Wednesday, 26 January 2011
Washington State Convention Center
Severe thunderstorms are a serious hazard resulting in loss of life and damage to property. Accurate and advanced prediction of atmospheric conditions with higher lightning potential helps in protecting communities and infrastructure as well as responding more efficiently to emergency events. Numerical weather prediction systems at finer spatial resolution linked to historical thunderstorm databases have been used in many operational forecast centers to issue lightning warnings for lead times up to a few hours. Accuracy of lightning prediction depends on several factors including model resolution, a choice of physics parameterization schemes, geographic location. WeatherBug currently provides WeatherBug Dangerous Thunderstorm Alerts (WDTA) based on the WeatherBug Total Lightning Network (WTLN) data and proprietary lightning cell tracking algorithms. Relying on an extensive amount of lightning data collected through WTLN during several years and on the operational WRF model forecasts, relevance of simulated atmospheric conditions to the actual inter-cloud (IC) and ground-to-cloud (CG) lightning events, event duration, speed, coverage, and intensity for climatologically prone to storm areas is analyzed. A multi-physics ensemble based on various cloud microphysics and boundary layers schemes is used to account for model uncertainties. This study is focused on the sensitivity of indirect thunderstorm forecasts and on variations in simulated storm characteristics, vertical profiles, intensity and freezing level heights depending on model parameters. Discussion of the results and future work toward developing more accurate lightning prediction schemes for lead times up to a few hours based on the WRF model forecasts is included in this study.

***

:: LIST OF TASKS ::
• A. In the lightning prediction abstract, what is used to account for model uncertainties?
• B. According to the lightning prediction abstract, why does accurate and advanced prediction of atmospheric conditions with higher lightning potential matter?
The records that come next are drawn from a separate source.

***

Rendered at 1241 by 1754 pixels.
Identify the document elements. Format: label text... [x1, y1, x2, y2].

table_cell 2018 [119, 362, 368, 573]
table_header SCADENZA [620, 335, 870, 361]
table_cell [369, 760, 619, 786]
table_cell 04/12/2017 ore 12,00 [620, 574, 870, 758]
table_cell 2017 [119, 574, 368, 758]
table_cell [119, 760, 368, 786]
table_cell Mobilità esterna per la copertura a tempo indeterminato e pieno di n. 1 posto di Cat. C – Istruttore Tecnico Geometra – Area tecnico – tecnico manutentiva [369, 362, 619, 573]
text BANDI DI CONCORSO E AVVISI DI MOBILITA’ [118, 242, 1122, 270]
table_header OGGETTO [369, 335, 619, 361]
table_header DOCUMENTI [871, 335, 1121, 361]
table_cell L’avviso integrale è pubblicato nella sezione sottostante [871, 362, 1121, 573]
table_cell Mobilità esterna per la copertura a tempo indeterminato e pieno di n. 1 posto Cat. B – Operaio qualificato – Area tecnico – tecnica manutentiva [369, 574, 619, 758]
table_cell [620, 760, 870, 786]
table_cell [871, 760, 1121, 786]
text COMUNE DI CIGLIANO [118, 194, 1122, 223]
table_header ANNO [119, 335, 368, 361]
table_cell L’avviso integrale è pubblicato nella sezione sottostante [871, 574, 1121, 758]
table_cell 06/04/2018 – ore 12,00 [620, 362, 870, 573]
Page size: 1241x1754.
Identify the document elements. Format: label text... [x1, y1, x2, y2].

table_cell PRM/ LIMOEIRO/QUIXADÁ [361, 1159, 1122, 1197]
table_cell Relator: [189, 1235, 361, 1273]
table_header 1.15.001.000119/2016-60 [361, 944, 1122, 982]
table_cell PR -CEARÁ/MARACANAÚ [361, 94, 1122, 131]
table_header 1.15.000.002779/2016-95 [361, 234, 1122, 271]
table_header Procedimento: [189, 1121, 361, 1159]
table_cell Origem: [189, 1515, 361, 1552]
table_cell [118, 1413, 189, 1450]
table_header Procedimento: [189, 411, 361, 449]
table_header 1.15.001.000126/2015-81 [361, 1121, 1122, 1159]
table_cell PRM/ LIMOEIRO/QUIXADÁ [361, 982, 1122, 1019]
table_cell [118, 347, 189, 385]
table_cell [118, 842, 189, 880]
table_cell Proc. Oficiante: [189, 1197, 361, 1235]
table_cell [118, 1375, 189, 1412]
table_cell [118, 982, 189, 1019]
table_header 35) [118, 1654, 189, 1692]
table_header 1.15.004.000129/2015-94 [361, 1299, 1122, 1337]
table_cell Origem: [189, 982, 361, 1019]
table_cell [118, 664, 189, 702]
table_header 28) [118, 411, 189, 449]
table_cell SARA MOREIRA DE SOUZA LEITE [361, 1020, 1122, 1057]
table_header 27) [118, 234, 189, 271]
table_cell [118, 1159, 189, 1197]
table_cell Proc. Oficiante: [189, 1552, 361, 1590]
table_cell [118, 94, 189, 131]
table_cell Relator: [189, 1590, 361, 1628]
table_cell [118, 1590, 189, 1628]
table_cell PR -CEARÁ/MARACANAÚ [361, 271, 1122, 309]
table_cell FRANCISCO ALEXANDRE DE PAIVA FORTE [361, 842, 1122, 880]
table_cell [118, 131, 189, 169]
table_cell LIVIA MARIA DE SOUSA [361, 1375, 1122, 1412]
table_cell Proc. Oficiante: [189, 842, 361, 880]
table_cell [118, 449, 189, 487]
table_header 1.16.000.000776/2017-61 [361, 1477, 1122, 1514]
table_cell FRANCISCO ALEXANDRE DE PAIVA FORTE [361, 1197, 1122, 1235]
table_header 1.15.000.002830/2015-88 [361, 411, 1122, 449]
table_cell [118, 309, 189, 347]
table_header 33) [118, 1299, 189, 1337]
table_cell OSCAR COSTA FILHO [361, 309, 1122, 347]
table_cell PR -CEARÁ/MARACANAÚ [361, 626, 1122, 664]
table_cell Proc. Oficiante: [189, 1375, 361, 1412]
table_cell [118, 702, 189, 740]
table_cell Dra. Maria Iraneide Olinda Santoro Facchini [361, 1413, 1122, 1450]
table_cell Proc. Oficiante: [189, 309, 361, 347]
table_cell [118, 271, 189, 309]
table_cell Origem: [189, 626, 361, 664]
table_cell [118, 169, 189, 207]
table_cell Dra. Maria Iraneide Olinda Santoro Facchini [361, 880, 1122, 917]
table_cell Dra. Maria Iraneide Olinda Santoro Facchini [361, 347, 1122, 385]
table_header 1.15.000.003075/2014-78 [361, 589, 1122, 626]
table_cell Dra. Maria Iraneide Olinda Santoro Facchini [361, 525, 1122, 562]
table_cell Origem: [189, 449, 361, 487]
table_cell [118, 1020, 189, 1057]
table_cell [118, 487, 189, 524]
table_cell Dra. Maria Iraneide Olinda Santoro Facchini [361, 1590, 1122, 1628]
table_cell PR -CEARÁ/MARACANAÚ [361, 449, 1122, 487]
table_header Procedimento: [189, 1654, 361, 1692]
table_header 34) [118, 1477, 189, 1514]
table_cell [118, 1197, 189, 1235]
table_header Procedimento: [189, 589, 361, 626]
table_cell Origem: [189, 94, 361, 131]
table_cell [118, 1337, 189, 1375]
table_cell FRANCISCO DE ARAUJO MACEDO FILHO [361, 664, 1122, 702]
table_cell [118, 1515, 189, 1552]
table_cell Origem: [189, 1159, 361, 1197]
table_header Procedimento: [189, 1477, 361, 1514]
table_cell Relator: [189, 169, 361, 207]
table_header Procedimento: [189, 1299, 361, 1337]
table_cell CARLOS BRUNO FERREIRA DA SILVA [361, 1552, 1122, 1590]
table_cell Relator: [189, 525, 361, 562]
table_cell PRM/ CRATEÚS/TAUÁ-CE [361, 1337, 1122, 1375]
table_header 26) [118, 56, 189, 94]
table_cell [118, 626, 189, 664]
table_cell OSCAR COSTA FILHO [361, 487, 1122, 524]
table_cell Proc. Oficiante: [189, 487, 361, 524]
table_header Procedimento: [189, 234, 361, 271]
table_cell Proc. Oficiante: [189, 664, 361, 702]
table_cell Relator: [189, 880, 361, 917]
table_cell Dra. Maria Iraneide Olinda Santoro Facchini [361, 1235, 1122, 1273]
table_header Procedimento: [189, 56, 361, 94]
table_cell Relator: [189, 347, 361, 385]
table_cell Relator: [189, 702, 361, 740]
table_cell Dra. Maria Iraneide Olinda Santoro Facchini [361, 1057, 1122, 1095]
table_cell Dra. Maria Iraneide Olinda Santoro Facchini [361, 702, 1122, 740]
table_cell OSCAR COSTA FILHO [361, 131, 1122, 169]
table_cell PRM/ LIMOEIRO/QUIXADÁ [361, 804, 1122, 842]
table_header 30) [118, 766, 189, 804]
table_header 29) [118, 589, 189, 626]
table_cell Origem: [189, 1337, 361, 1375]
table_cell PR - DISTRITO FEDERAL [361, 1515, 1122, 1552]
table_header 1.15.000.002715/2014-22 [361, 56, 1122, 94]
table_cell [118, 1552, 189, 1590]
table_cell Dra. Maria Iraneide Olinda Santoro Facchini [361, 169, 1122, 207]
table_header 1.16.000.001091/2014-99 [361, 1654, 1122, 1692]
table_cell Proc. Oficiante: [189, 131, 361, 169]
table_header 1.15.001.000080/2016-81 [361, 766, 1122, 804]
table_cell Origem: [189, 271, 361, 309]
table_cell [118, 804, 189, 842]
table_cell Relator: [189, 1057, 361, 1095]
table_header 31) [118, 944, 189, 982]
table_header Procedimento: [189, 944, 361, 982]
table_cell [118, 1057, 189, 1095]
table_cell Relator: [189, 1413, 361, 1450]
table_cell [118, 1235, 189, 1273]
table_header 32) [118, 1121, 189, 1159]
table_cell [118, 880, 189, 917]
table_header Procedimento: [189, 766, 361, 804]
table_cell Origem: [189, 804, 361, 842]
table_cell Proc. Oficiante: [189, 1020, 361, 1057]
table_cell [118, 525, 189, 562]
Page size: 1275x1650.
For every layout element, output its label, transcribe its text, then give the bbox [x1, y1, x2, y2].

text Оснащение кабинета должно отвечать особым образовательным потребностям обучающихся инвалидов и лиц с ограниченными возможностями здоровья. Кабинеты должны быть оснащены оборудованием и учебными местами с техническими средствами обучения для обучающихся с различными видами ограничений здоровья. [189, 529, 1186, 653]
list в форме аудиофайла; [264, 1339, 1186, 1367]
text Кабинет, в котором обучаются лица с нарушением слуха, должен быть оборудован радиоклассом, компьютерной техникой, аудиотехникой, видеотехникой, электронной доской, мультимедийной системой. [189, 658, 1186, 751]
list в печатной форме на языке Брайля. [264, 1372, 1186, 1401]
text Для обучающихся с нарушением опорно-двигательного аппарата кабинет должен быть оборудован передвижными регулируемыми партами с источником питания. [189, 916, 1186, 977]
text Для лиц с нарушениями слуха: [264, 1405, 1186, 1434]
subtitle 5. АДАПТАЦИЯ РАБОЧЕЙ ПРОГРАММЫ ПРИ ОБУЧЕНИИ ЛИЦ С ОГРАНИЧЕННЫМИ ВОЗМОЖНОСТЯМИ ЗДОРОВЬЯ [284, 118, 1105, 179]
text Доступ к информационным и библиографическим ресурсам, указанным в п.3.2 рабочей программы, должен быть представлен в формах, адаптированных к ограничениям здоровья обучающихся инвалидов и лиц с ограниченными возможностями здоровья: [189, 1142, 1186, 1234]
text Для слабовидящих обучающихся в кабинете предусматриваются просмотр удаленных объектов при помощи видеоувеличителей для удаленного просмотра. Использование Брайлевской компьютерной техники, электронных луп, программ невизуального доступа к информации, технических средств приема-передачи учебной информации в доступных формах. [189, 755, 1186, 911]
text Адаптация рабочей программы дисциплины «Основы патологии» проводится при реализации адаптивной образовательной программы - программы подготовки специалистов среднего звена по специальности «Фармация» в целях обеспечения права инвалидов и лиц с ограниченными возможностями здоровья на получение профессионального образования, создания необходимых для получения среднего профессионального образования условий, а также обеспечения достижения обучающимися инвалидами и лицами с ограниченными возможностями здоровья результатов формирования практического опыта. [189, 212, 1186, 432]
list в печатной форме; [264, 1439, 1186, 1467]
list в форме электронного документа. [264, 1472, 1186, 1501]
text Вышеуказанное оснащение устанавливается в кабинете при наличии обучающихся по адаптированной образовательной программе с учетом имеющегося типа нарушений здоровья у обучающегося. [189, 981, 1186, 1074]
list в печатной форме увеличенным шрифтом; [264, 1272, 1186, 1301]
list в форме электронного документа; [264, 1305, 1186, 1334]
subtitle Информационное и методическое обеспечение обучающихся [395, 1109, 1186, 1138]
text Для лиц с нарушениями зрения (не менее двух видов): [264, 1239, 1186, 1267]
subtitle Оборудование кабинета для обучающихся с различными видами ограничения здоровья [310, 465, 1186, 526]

***

:: ANSWERS PROVIDED ::
• A. A multi-physics ensemble based on various cloud microphysics and boundary layer schemes.

• B. Severe thunderstorms are a serious hazard that cause loss of life and damage to property. Accurate, advanced prediction helps protect communities and infrastructure and allows a more efficient response to emergency events.